■ **Problem to work on**
Reproduce the records below exactly; the images should not appear.

Data records
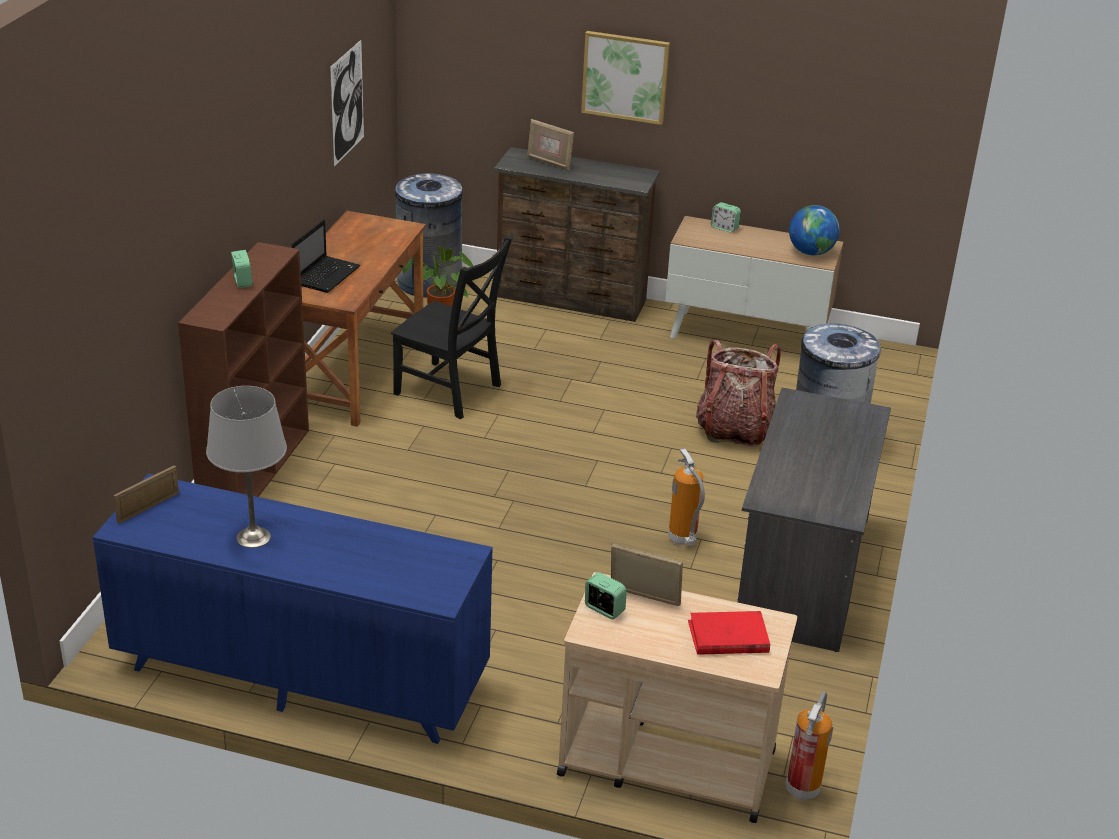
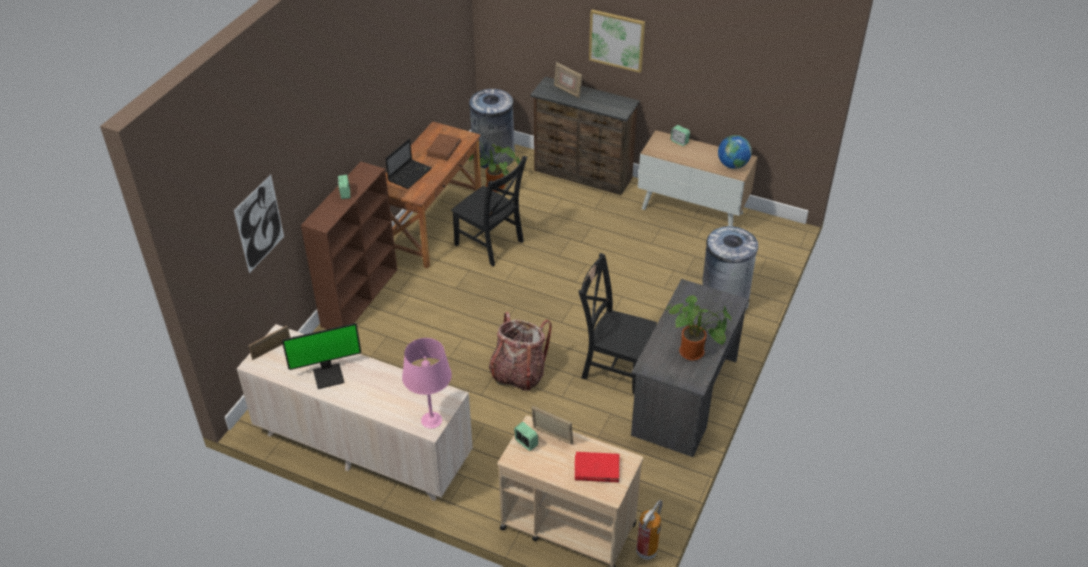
camera: 10 degrees right, 10 degrees up
(253, 537) = (329, 375): grey table lamp -> monitor
(300, 676) = (362, 447): blue dresser -> beige dresser
(347, 103) = (431, 55): picture -> picture (259, 224)
(372, 243) = (443, 149): none -> brown book
(441, 587) = (431, 420): none -> pink table lamp
(683, 539) = (614, 366): fire extinguisher -> black chair
(734, 429) = (666, 284): backpack -> backpack (518, 373)
(832, 478) = (694, 353): none -> potted plant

■ **Answer space**
camera: 10 degrees right, 10 degrees up
(253, 537) = (329, 375): grey table lamp -> monitor
(300, 676) = (362, 447): blue dresser -> beige dresser
(347, 103) = (431, 55): picture -> picture (259, 224)
(372, 243) = (443, 149): none -> brown book
(441, 587) = (431, 420): none -> pink table lamp
(683, 539) = (614, 366): fire extinguisher -> black chair
(734, 429) = (666, 284): backpack -> backpack (518, 373)
(832, 478) = (694, 353): none -> potted plant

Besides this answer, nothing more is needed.